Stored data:

[Start of Attachment]

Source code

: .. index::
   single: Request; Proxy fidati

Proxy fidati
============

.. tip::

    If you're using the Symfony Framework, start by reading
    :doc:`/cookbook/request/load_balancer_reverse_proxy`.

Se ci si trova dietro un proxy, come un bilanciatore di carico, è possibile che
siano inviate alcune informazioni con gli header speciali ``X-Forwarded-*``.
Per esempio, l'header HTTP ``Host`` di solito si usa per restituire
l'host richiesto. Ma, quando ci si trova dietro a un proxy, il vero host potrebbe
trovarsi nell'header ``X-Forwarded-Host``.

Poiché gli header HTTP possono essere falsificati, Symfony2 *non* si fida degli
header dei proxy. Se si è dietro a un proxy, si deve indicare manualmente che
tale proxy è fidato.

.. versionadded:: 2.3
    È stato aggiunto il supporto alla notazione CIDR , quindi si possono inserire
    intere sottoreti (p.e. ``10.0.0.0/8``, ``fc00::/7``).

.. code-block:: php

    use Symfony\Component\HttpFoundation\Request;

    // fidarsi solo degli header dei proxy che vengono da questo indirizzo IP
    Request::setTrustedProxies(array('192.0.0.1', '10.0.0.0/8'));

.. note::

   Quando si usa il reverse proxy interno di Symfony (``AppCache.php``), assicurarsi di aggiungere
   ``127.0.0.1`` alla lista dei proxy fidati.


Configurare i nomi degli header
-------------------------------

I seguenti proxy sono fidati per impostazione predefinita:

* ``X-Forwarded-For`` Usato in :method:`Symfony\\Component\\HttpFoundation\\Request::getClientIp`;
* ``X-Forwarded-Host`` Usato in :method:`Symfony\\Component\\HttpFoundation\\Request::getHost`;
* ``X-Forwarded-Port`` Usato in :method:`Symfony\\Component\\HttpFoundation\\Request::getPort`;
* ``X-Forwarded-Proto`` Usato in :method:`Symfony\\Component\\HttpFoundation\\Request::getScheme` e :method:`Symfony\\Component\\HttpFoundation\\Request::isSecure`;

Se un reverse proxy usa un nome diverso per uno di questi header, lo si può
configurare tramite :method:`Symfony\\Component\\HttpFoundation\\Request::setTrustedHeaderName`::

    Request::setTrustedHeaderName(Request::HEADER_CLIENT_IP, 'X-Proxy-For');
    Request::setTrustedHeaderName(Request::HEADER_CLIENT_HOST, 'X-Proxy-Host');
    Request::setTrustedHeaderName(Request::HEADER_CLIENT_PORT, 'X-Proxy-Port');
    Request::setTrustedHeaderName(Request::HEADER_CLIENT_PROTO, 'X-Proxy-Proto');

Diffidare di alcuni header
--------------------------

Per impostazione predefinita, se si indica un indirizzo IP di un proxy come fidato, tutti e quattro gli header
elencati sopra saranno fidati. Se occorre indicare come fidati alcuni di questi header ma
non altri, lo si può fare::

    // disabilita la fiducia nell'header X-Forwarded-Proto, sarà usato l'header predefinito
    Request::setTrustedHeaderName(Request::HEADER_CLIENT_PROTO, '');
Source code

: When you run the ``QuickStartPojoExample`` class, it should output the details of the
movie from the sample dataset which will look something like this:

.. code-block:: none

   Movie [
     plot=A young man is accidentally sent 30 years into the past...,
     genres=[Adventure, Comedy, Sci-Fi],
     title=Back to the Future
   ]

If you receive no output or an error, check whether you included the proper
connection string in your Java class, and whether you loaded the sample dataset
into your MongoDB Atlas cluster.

[End of Attachment]

**TASK OBJECTIVE**
A complete answer gives every line of the data that includes "class".

**ANSWER TO THIS TASK**
: When you run the ``QuickStartPojoExample`` class, it should output the details of the
connection string in your Java class, and whether you loaded the sample dataset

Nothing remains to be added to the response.